Characterising Mechanisms of Ischemia in Patients With Myocardial Bridges

Myocardial bridges (MBs) are prevalent and can be associated with acute and chronic ischemic syndromes. We sought to determine the substrates for ischemia in patients with angina, nonobstructive coronary arteries (ANOCA) and a MB in the left anterior descending artery. Patients with ANOCA underwent acquisition of intracoronary pressure and flow during rest, supine bicycle exercise and adenosine infusion. Coronary wave intensity analysis was performed, with perfusion efficiency defined as accelerating wave energy/total wave energy (%). Epicardial endothelial dysfunction was defined as a reduction in epicardial vessel diameter ≥20% in response to intracoronary acetylcholine infusion.

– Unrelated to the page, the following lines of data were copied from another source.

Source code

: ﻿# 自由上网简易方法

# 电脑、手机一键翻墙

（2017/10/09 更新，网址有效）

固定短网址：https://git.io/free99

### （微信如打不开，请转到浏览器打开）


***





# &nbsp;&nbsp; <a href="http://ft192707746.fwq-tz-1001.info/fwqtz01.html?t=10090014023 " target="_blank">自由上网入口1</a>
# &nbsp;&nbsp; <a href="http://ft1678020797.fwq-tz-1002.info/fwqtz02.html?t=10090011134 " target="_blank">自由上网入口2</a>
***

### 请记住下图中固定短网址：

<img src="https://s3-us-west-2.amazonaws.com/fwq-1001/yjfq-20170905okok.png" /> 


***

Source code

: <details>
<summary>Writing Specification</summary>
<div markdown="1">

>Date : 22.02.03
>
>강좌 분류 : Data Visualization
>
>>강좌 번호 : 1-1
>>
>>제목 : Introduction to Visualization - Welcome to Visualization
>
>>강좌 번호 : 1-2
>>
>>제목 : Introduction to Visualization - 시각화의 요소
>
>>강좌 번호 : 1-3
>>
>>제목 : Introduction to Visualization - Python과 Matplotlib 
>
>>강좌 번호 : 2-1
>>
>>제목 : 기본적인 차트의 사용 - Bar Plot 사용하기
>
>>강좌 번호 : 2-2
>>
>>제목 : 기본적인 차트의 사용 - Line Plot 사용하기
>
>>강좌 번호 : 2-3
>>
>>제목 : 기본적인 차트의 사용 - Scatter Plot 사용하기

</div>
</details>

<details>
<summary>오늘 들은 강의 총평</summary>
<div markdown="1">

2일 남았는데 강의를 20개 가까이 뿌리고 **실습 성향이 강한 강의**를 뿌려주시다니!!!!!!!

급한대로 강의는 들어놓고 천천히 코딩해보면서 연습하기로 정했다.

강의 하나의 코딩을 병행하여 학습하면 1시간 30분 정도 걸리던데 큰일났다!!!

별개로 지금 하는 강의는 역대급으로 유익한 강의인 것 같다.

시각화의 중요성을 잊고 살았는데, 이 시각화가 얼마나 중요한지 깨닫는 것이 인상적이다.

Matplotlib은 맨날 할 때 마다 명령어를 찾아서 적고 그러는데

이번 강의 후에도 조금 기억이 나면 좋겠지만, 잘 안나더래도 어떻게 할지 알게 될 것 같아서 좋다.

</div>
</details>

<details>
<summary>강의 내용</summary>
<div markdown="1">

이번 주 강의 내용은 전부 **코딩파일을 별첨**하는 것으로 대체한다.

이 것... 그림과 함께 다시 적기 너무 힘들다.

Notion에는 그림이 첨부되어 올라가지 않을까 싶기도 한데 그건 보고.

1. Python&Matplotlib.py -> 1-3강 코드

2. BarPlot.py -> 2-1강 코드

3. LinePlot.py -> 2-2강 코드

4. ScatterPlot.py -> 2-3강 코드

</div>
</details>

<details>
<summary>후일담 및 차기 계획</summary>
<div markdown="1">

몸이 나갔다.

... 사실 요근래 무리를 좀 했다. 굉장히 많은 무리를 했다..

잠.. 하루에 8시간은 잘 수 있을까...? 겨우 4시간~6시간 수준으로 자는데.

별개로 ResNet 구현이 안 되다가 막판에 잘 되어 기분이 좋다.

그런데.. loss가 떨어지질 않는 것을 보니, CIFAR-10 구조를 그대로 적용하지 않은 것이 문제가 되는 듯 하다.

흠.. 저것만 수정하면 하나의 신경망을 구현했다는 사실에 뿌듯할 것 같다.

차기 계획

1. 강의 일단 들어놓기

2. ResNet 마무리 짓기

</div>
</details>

Patients with ANOCA and a MB were compared to two ANOCA groups with no MB: one with coronary microvascular disease (CMD: coronary flow reserve, CFR, <2.5) and one with normal CFR (reference: CFR≥2.5). 92 patients were enrolled in the study (30 MB, 33 CMD and 29 reference). FFR in these three groups was 0.86±0.05, 0.92±0.04 and 0.94±0.05; CFR was 2.5±0.5, 2.0±0.3 and 3.2±0.6. Perfusion efficiency increased numerically during exercise in the reference group (65±9% to 69±13%, p=0.063), but decreased in the CMD (68±10% to 50±10%, p<0.001) and MB (66±9% to 55±9%, p<0.001) groups. The reduction in perfusion efficiency had distinct causes: in CMD this was driven by microcirculation derived energy in early diastole, whereas in MB this was driven by diminished accelerating wave energy, due to the upstream bridge, in early systole. Epicardial endothelial dysfunction was more common in the MB group (54% versus 29% reference and 38% CMD). Overall, 93% of patients with a MB had an identifiable ischemic substrate. MBs led to impaired coronary perfusion efficiency during exercise, which was due to diminished accelerating wave energy in early systole compared to the reference group. Additionally, there was a high prevalence of endothelial and microvascular dysfunction. These ischemic mechanisms may represent distinct treatment targets.